Marcelo Novelino, Rede de Ensino Luiz Flávio Gomes
Apontamentos
DIREITO À PRIVACIDADE
A vida privada e a honra, muitas vezes, estão em confronto
com o direito à informação.
O direito atual se encontra, atualmente, no estágio do pós-positivismo ou do neopositivismo.É uma dogmática que surgiu
nos últimos anos, que pretende o equilíbrio entre o jus-naturalismo e o
positivismo. É ter o direito somado à ética, para que sejam preservados os
valores. É uma tentativa de superar, ir além do positivismo jurídico. Isso
porque a legalidade formal (regras totalitárias) pode levar à
barbárie.
Características:
1. Importância atribuída aos valores – valoração – da
dignidade da pessoa humana.
É um valor supremo. Depois da 2ª Guerra Mundial, os direitos
fundamentais passaram a ser o centro das atenções.
2. Importância atribuída aos princípios e o caráter normativo
dos princípios
Os princípios foram elevados à categoria de normas. A norma é
o gênero, de que são espécies:
- os princípios e
- as regras.
Influência:
- John Rawls
- Dworkin
- Alexy (Teoria dos Direitos Fundamentais).
Dentro desta virada kantiana, podemos enquadrar o Direito
Constitucional no neoconstitucionalismo.
Características, conforme a Professora Ana Paula de Barcellos,
hoje os direitos fundamentais estão no centro da Constituição. Hoje eles vêm
antes, geograficamente.
NEOCONSTITUCIONALISMO:
ASPECTOS PRINCIPAIS:
1.
elementos metodológicos
- a normatividade da Constituição;
- superioridade;
- centralidade.
2.
elementos materiais
a)
normatividade da Constituição
As constituições, até décadas atrás, não eram vistas como um
documento jurídico, normas obrigatórias, mas como um documento político. A
Constituição não possui dispositivos desprovidos de caráter normativo. Se está
dentro, é obrigatório, é vinculante.
Hoje, isso é lógico, evidente. Mas há algum tempo atrás, não.

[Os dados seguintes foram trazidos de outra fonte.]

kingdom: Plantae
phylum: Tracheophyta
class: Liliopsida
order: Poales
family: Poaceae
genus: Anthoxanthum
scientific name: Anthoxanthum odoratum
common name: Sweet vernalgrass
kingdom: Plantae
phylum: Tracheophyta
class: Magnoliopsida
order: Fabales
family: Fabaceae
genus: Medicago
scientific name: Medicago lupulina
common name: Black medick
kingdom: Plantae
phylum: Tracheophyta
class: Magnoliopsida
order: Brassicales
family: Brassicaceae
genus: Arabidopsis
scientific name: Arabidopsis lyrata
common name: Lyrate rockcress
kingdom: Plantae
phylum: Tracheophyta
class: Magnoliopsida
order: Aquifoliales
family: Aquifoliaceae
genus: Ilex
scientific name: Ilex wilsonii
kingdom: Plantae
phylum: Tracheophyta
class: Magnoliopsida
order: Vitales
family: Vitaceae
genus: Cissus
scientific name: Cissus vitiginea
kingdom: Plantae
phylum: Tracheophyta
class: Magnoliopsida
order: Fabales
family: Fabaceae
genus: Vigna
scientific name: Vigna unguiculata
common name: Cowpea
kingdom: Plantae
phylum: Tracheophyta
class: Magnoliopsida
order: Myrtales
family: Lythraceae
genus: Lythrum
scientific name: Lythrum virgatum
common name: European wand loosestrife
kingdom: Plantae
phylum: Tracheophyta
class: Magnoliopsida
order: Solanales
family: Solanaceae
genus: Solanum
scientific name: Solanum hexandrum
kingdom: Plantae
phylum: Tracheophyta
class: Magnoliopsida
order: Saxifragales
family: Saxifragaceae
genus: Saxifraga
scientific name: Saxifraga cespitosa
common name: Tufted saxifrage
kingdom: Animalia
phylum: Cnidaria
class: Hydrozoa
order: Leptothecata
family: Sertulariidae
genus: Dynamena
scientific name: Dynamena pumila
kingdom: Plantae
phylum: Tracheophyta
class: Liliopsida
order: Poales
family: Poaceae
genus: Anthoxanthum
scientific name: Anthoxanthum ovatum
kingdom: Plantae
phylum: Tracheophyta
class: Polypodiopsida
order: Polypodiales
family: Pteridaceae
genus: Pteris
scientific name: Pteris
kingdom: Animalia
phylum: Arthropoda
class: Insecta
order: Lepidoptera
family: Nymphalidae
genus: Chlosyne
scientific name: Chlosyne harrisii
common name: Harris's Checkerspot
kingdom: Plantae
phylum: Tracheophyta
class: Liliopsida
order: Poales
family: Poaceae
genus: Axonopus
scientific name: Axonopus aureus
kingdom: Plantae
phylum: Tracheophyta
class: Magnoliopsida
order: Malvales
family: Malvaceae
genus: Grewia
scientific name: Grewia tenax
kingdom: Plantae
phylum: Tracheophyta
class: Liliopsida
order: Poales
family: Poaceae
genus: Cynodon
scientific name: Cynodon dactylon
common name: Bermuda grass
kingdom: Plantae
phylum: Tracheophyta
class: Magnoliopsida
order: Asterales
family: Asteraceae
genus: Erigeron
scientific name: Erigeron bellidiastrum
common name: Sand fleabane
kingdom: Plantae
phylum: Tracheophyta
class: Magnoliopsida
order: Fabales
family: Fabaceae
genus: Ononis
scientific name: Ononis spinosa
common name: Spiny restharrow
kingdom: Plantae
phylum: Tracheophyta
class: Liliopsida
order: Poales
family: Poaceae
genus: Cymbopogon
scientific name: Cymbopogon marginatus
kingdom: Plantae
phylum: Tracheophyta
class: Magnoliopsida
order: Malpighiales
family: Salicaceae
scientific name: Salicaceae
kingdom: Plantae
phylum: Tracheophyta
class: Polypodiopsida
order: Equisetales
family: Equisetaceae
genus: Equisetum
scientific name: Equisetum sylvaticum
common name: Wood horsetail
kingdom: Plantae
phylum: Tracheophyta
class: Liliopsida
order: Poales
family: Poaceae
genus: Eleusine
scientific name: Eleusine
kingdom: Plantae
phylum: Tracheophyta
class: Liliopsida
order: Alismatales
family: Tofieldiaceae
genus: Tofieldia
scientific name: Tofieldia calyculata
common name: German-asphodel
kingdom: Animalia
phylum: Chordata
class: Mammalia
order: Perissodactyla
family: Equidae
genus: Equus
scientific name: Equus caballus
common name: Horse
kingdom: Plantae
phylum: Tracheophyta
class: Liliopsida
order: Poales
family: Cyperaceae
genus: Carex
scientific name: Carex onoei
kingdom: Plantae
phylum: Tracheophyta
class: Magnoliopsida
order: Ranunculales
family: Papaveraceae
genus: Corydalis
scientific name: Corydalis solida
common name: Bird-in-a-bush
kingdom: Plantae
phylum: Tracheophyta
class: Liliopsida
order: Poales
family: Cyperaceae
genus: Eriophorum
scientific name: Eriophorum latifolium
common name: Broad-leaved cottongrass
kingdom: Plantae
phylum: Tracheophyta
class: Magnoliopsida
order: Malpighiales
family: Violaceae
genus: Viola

Hoje as normas constitucionais têm força normativa.
b)
superioridade constitucional
A constituição é a lei suprema. Influencia no controle de
constitucionalidade. Só ocorre a superioridade jurídica (supremacia formal)
quando ela é rígida.
O que caracteriza a rigidez é um processo mais árduo do que
aquele existente para as demais espécies legislativas, mais dificultoso.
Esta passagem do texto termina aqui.